• 지시 사항:
아래 목록 전체를 한 줄에 문자열 하나씩 담은 JSON 리스트로 나타내세요. 빈 줄과 사진 줄은 넣지 마세요.

• 행 목록:
• • • •

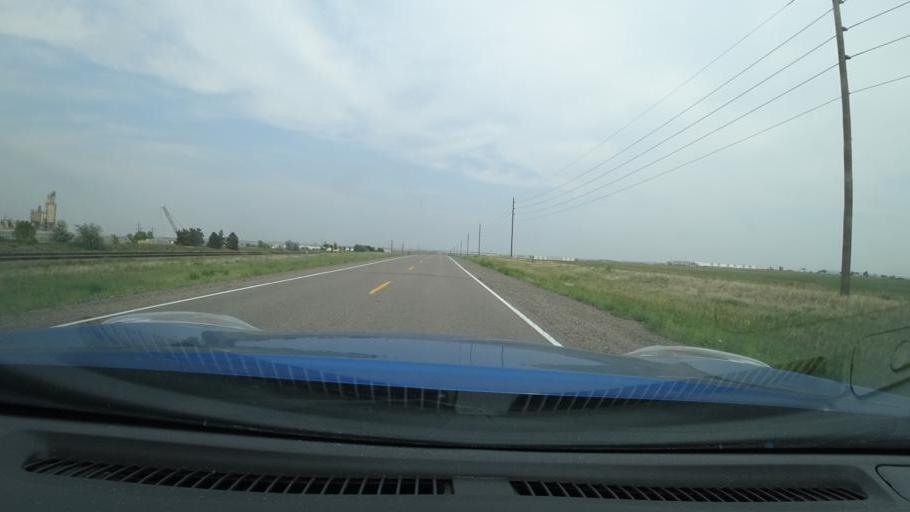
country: US
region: Colorado
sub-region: Adams County
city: Aurora
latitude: 39.7511
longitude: -104.7426
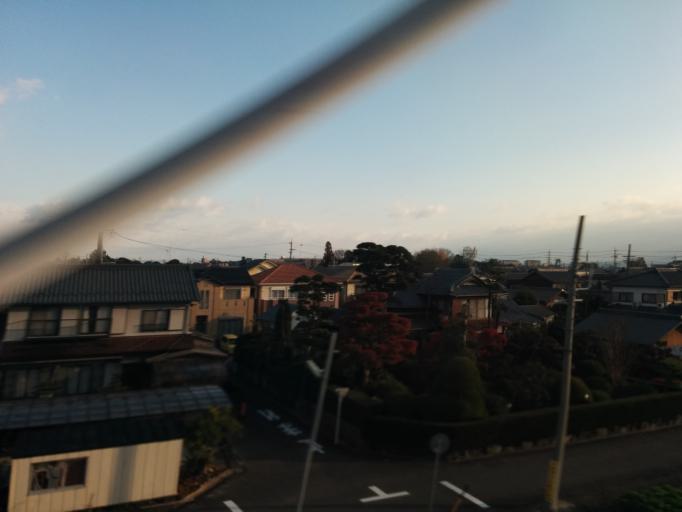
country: JP
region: Aichi
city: Inazawa
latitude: 35.2382
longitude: 136.7832
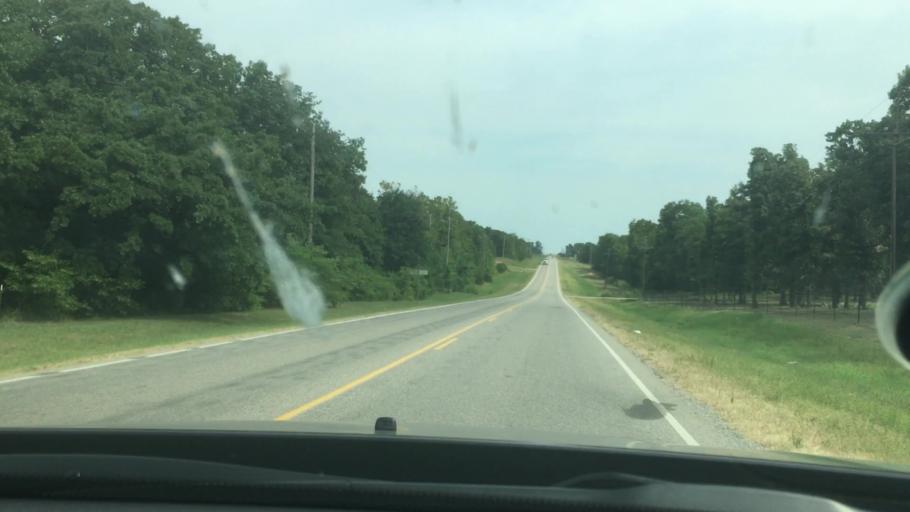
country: US
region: Oklahoma
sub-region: Johnston County
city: Tishomingo
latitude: 34.2592
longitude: -96.4248
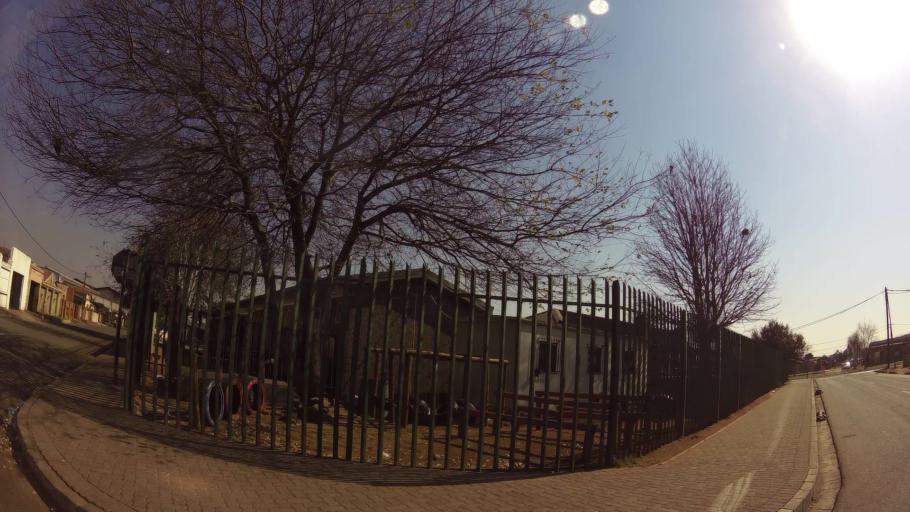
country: ZA
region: Gauteng
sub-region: Ekurhuleni Metropolitan Municipality
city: Boksburg
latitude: -26.2159
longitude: 28.2920
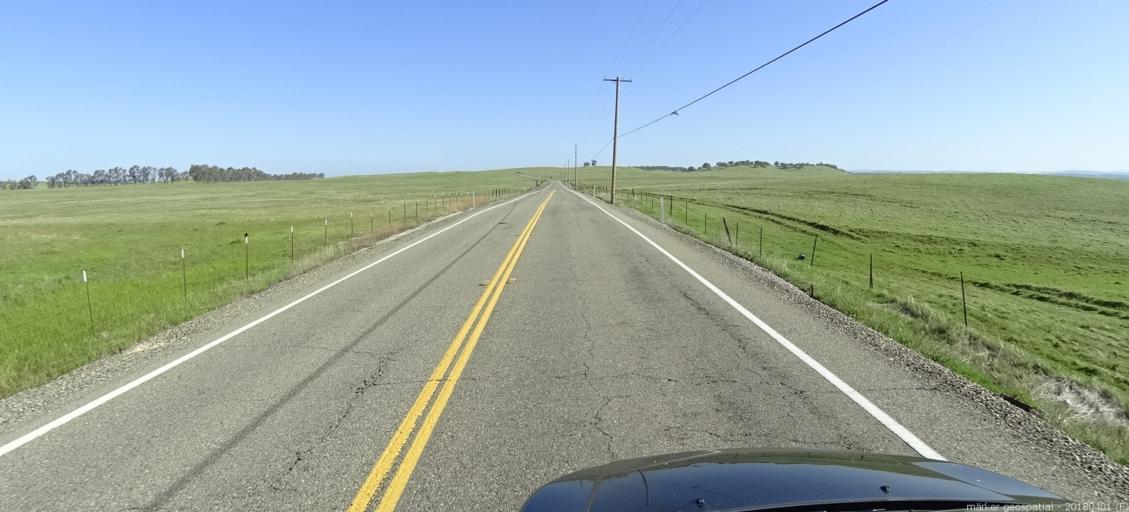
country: US
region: California
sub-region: Sacramento County
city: Rancho Murieta
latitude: 38.4320
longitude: -121.0501
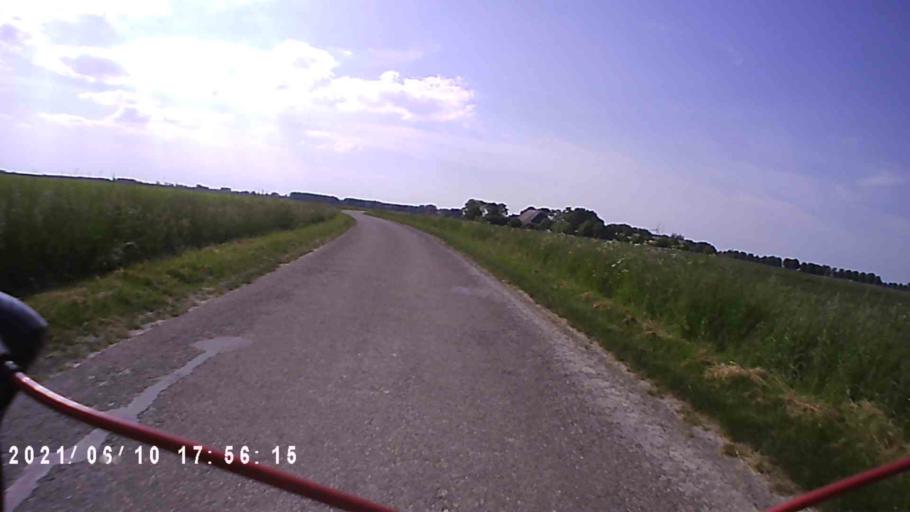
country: NL
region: Groningen
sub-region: Gemeente De Marne
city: Ulrum
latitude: 53.3304
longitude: 6.3319
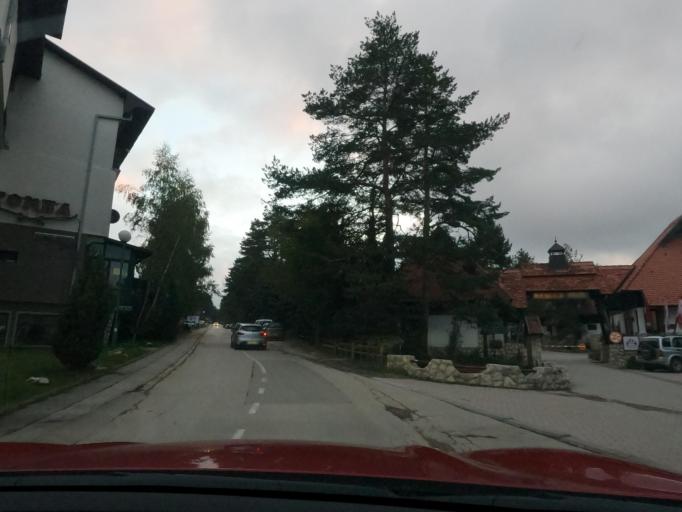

• • • •

• 문제 풀이:
[
  "country: US",
  "region: Colorado",
  "sub-region: Adams County",
  "city: Aurora",
  "latitude: 39.7511",
  "longitude: -104.7426",
  "country: JP",
  "region: Aichi",
  "city: Inazawa",
  "latitude: 35.2382",
  "longitude: 136.7832",
  "country: US",
  "region: Oklahoma",
  "sub-region: Johnston County",
  "city: Tishomingo",
  "latitude: 34.2592",
  "longitude: -96.4248",
  "country: ZA",
  "region: Gauteng",
  "sub-region: Ekurhuleni Metropolitan Municipality",
  "city: Boksburg",
  "latitude: -26.2159",
  "longitude: 28.2920",
  "country: US",
  "region: California",
  "sub-region: Sacramento County",
  "city: Rancho Murieta",
  "latitude: 38.4320",
  "longitude: -121.0501",
  "country: NL",
  "region: Groningen",
  "sub-region: Gemeente De Marne",
  "city: Ulrum",
  "latitude: 53.3304",
  "longitude: 6.3319"
]